→ Problem:
Transcribe each line below verbatim; pictures excluded.

→ Data section:

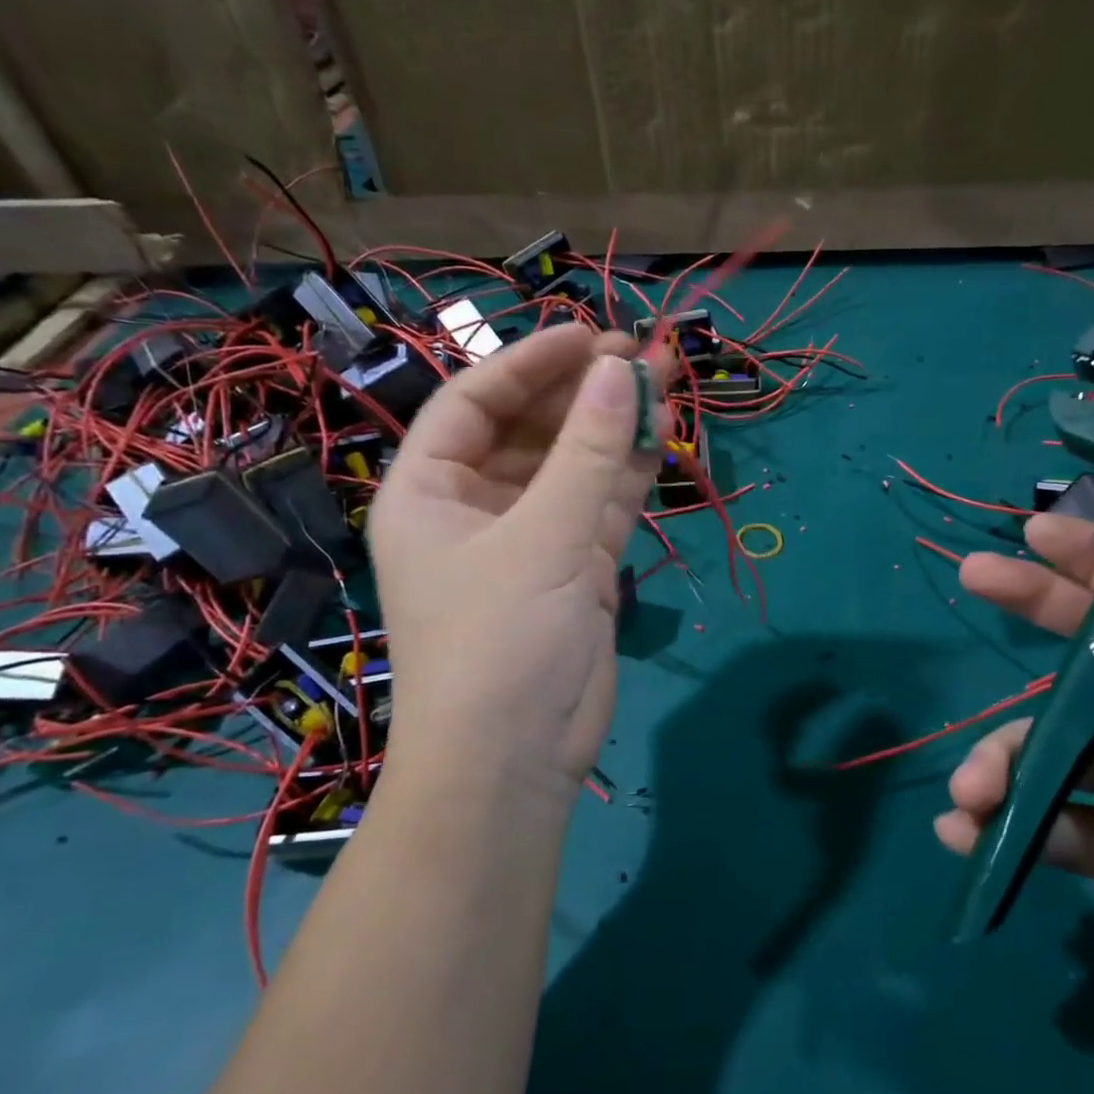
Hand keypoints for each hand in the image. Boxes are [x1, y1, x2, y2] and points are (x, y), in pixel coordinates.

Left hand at [368, 327, 662, 797]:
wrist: (515, 760)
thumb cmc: (500, 640)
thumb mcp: (544, 536)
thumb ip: (587, 451)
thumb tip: (619, 368)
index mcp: (430, 491)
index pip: (475, 402)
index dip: (530, 362)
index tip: (589, 333)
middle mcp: (474, 508)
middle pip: (530, 429)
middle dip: (582, 392)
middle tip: (640, 354)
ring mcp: (528, 539)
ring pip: (573, 466)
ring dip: (613, 428)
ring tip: (663, 382)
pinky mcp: (573, 569)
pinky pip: (599, 505)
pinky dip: (629, 474)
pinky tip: (662, 436)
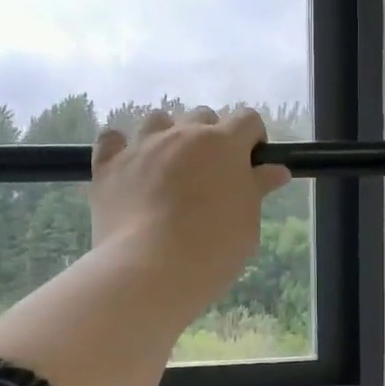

→ Written reply:
Hand keypoints for each hand in the image. Boxes are [x1, y1, x2, y2] and points are (x, y), in pixel coordinates.

Left hand at [368, 327, 662, 797]:
wrist: (515, 760)
thumb cmc: (500, 640)
thumb mcp: (544, 536)
thumb ip: (587, 451)
thumb tip: (619, 368)
index mcp: (430, 491)
index pip: (475, 402)
index dip: (530, 362)
index tip: (589, 333)
middle mcp: (474, 508)
middle pip: (530, 429)
middle dip: (582, 392)
middle tip: (640, 354)
ring mcp: (528, 539)
ring pip: (573, 466)
ring dip: (613, 428)
ring tip: (663, 382)
pinky mcp: (573, 569)
pinky pip: (599, 505)
pinky dip: (629, 474)
pinky tip: (662, 436)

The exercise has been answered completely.